> _EXERCISE REQUIREMENTS_
Your answer should be the lines of the material that include the word "pieces".

> _THE DATA_
§

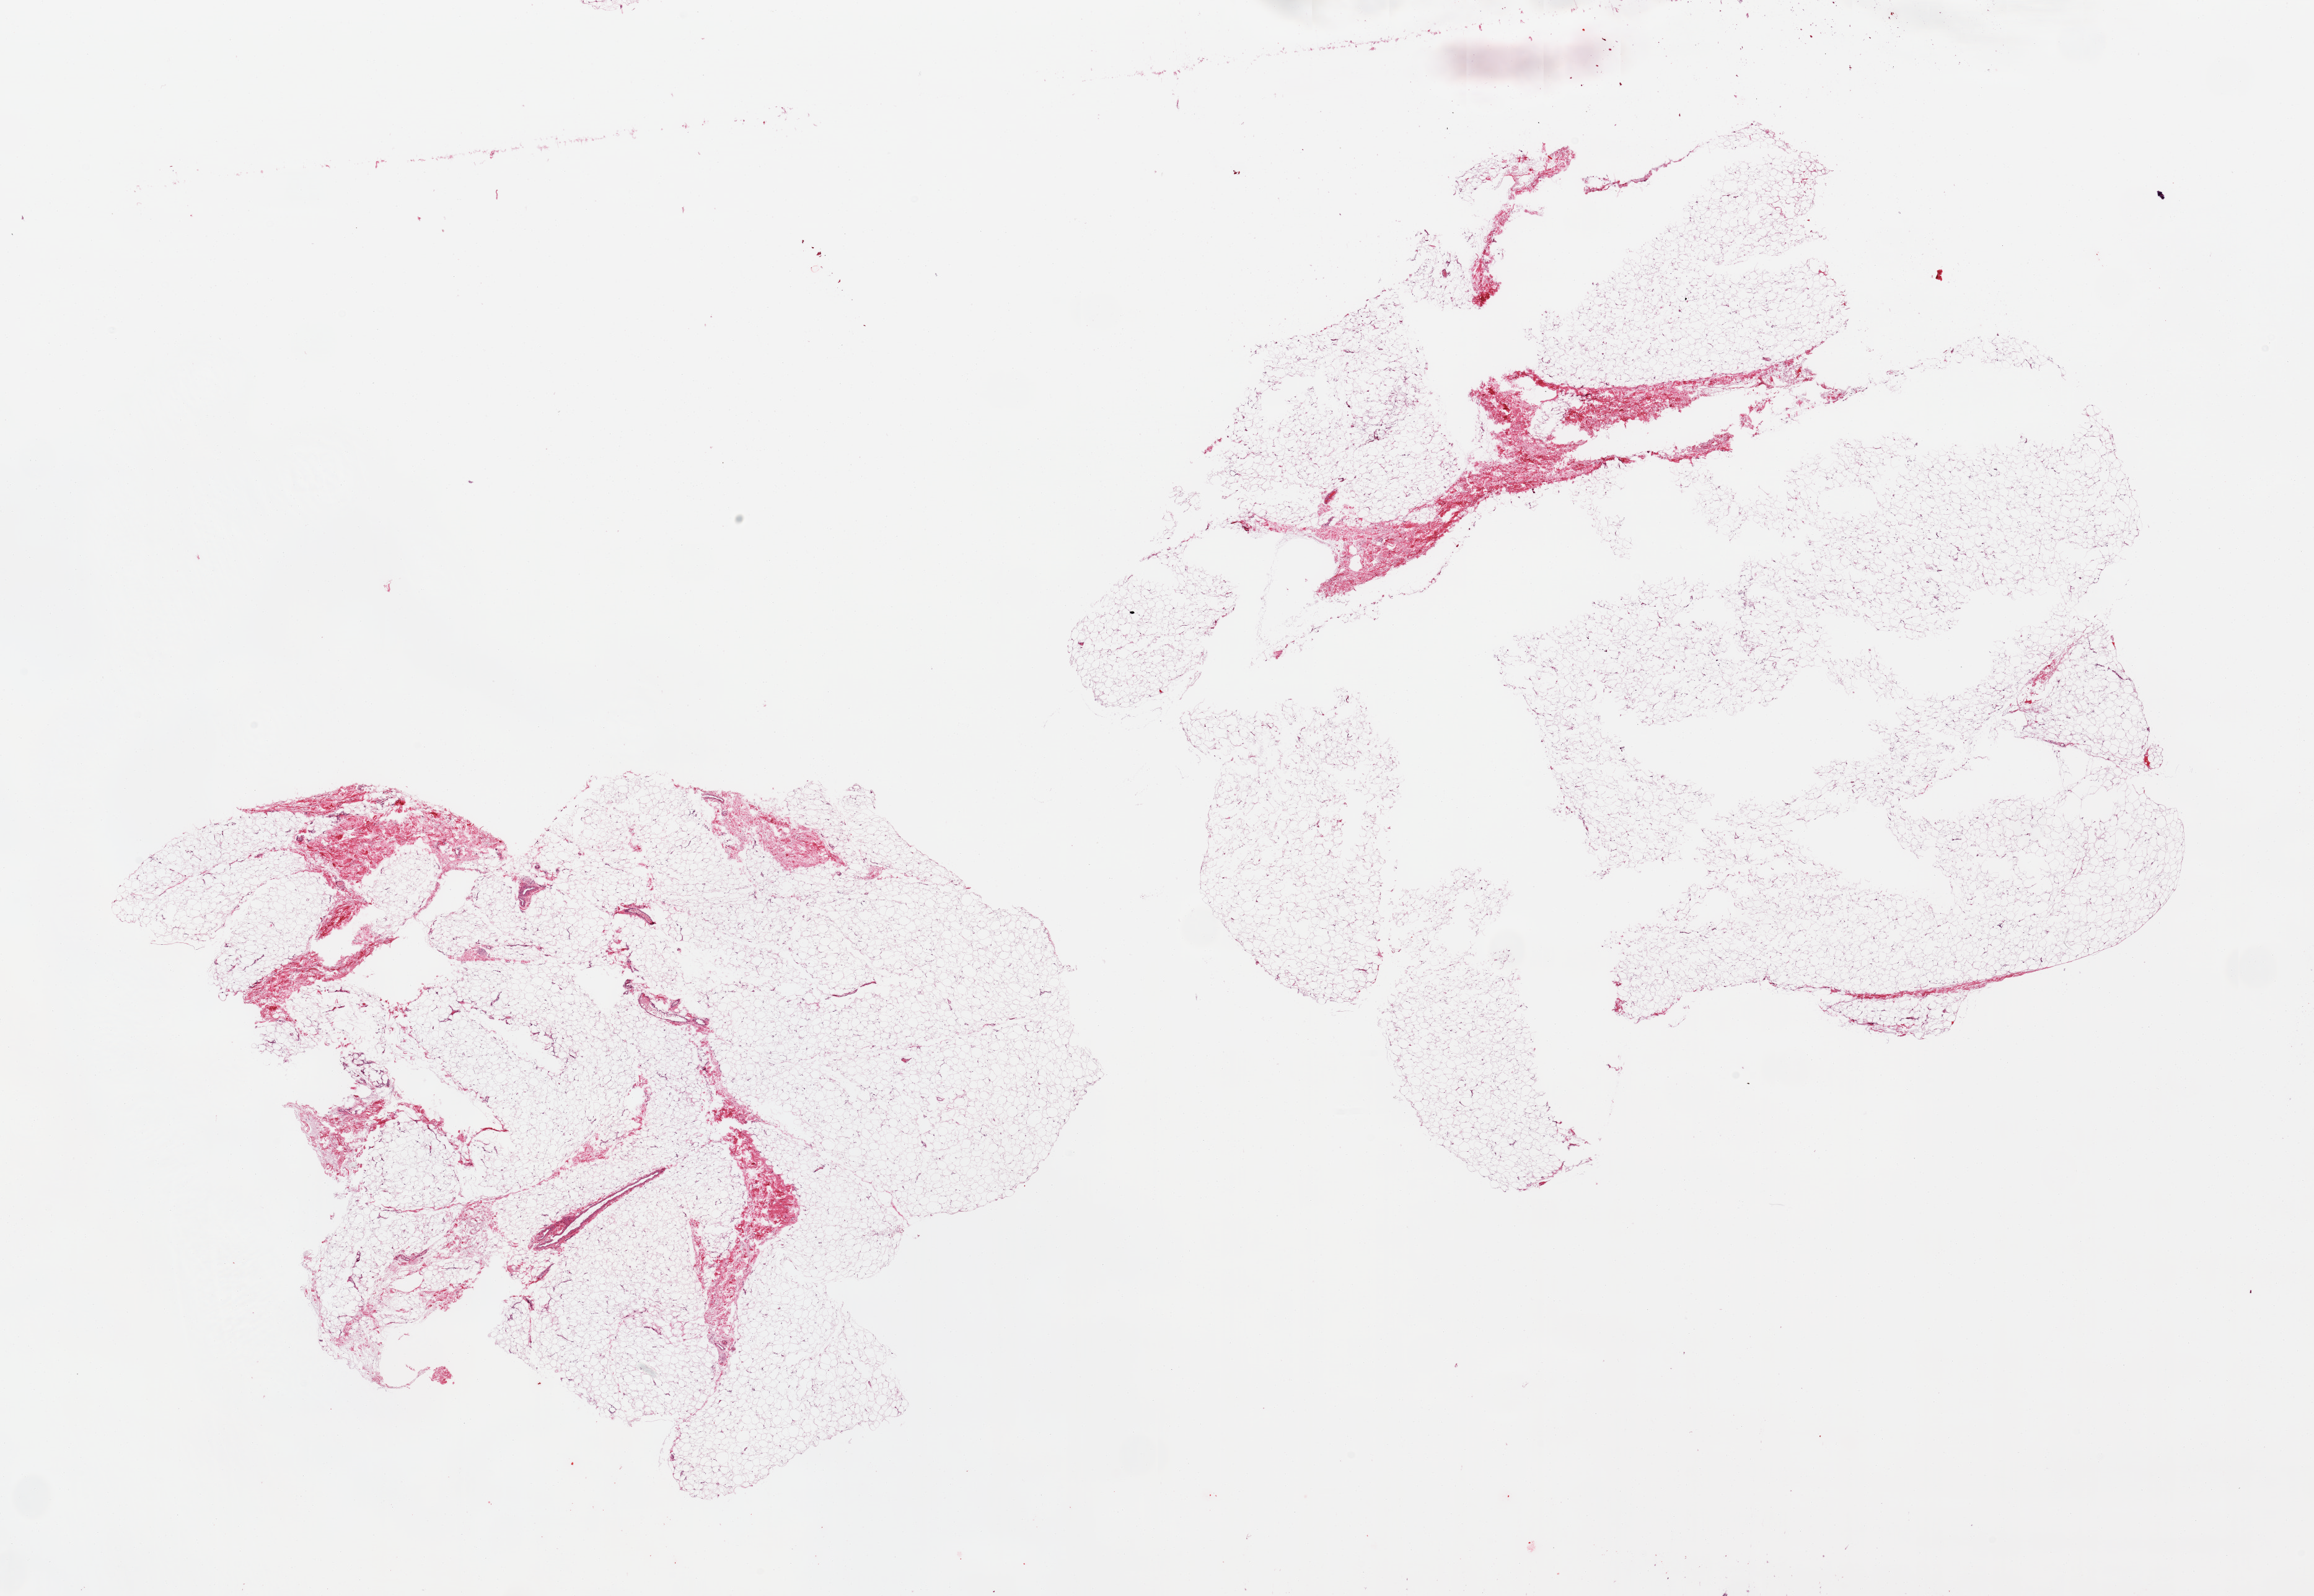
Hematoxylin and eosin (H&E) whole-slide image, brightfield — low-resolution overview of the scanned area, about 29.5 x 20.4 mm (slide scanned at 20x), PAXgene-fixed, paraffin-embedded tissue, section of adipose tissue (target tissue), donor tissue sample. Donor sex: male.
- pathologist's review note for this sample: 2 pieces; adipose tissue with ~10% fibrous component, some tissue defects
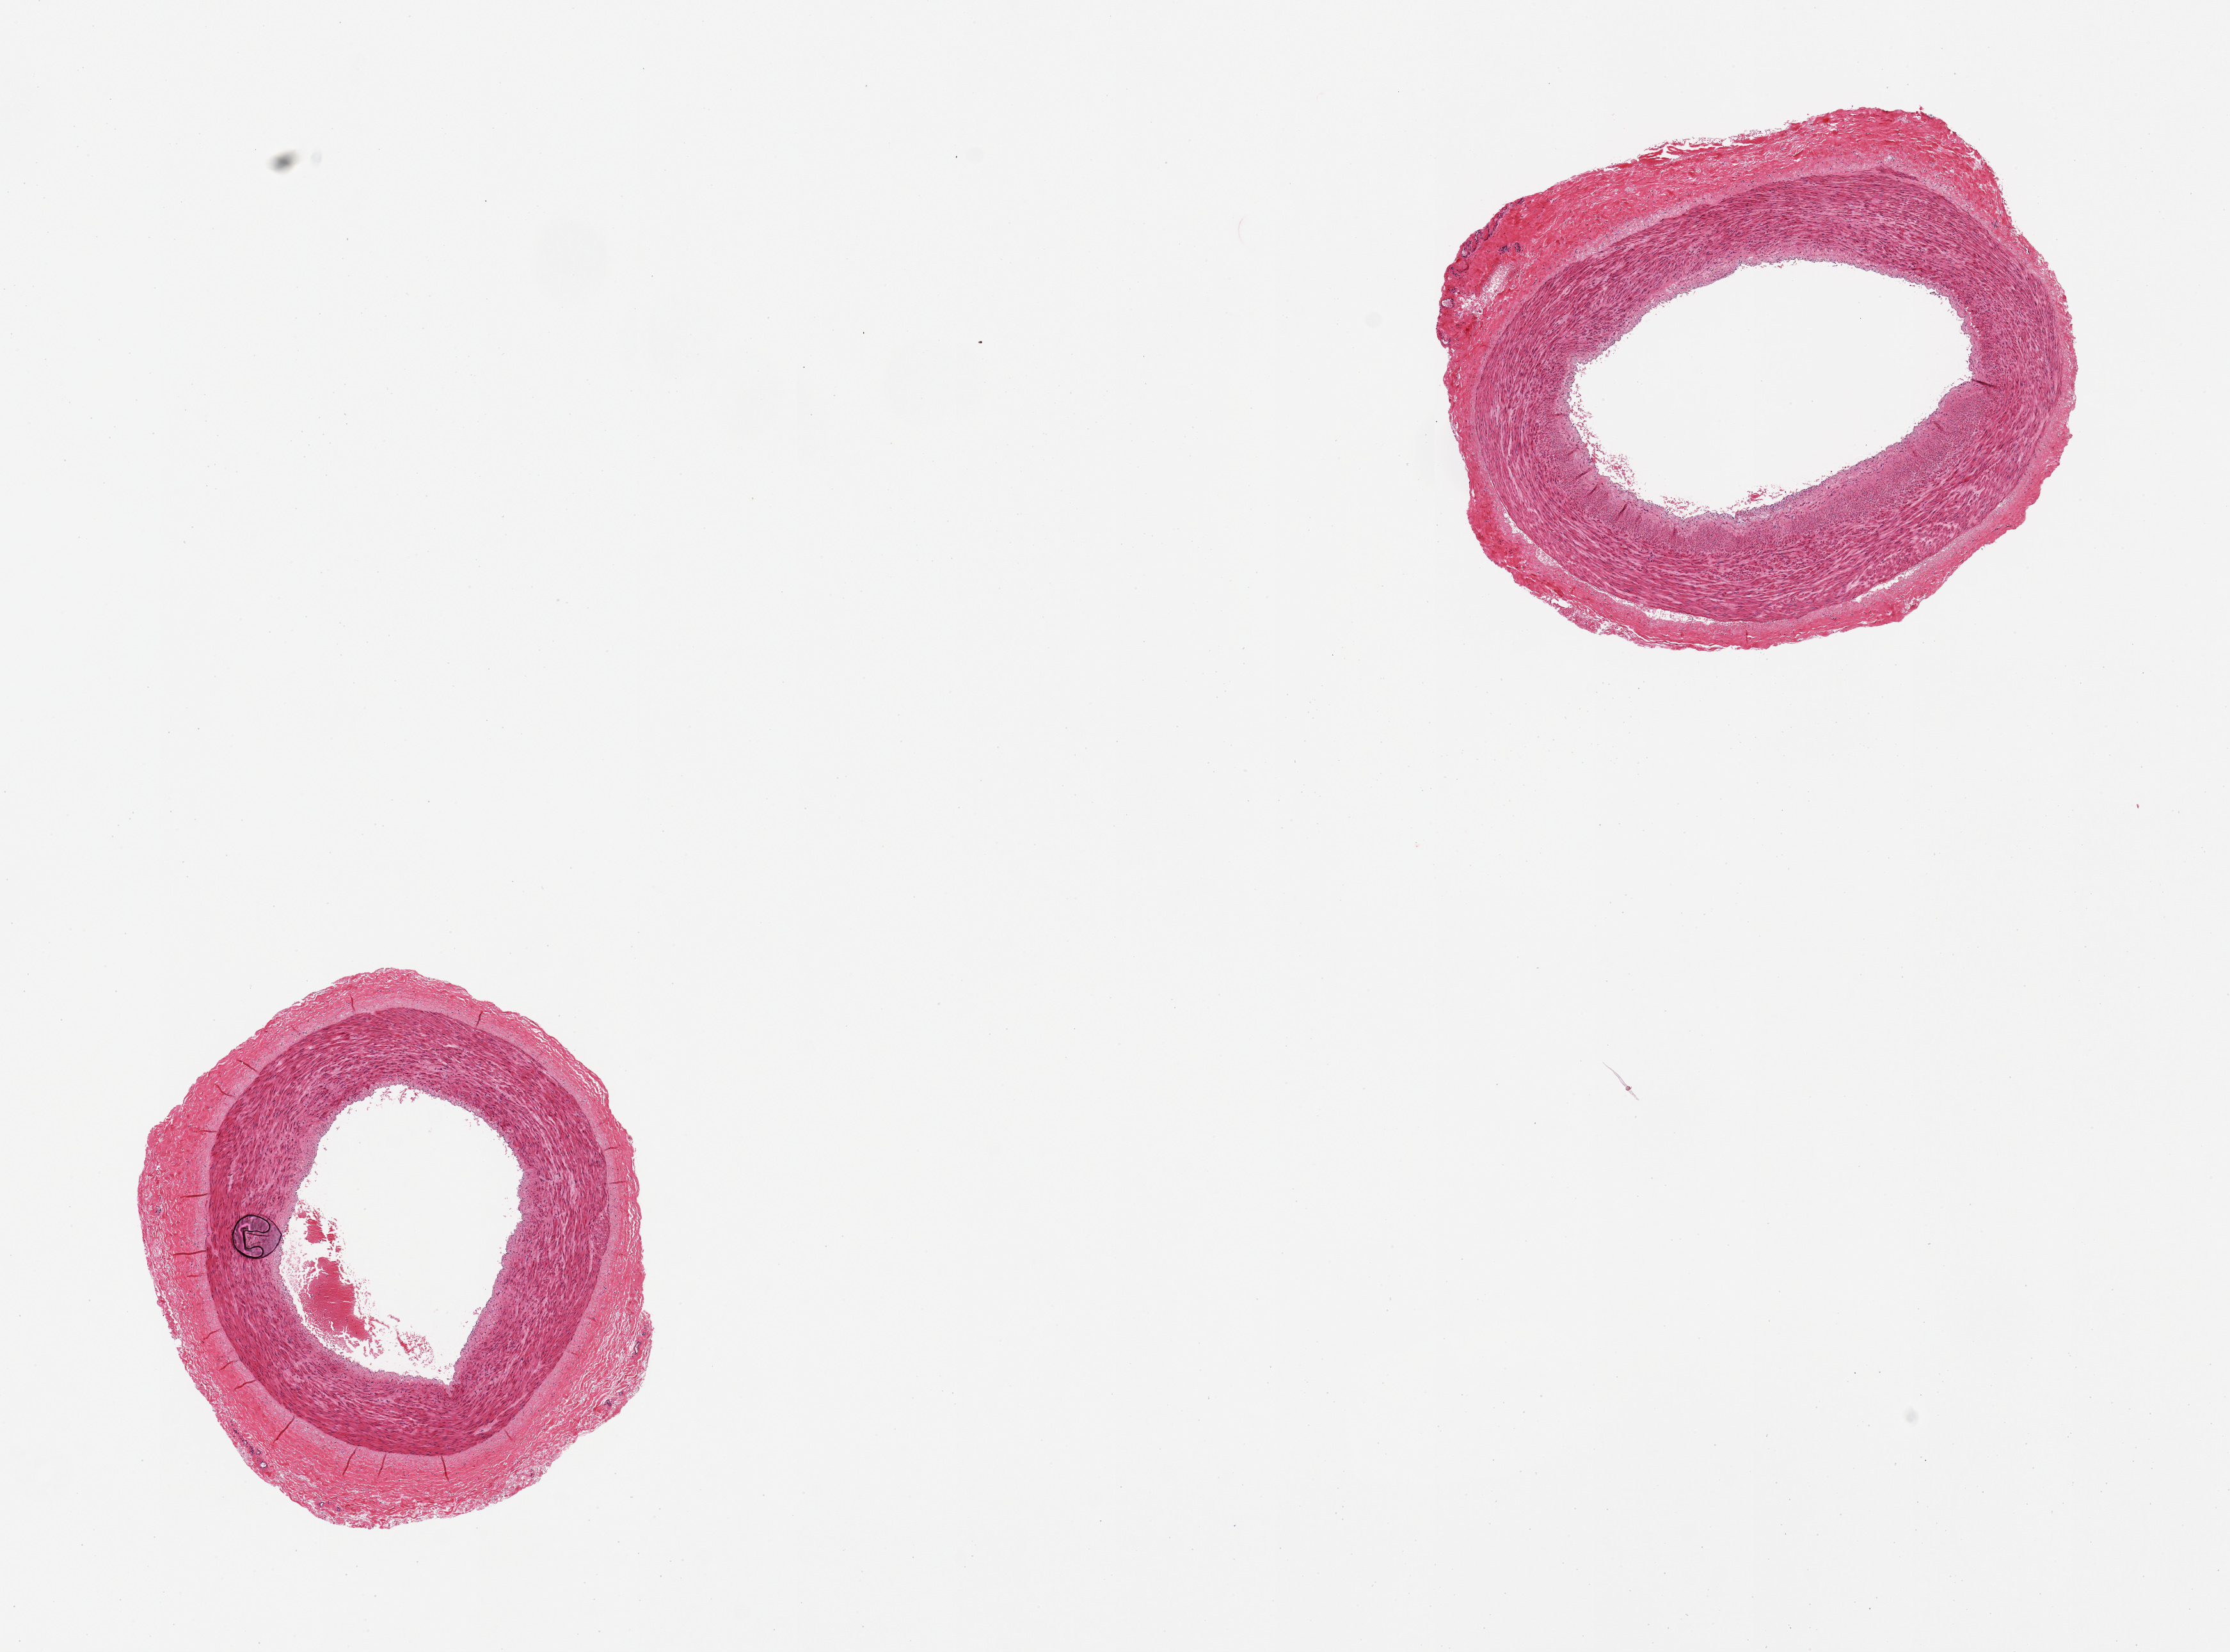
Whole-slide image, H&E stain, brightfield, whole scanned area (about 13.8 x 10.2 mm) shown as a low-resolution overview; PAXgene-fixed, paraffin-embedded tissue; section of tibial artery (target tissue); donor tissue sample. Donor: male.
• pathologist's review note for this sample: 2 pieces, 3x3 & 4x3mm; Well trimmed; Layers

§

> _ANSWER TO THIS PROBLEM_
- pathologist's review note for this sample: 2 pieces; adipose tissue with ~10% fibrous component, some tissue defects
• pathologist's review note for this sample: 2 pieces, 3x3 & 4x3mm; Well trimmed; Layers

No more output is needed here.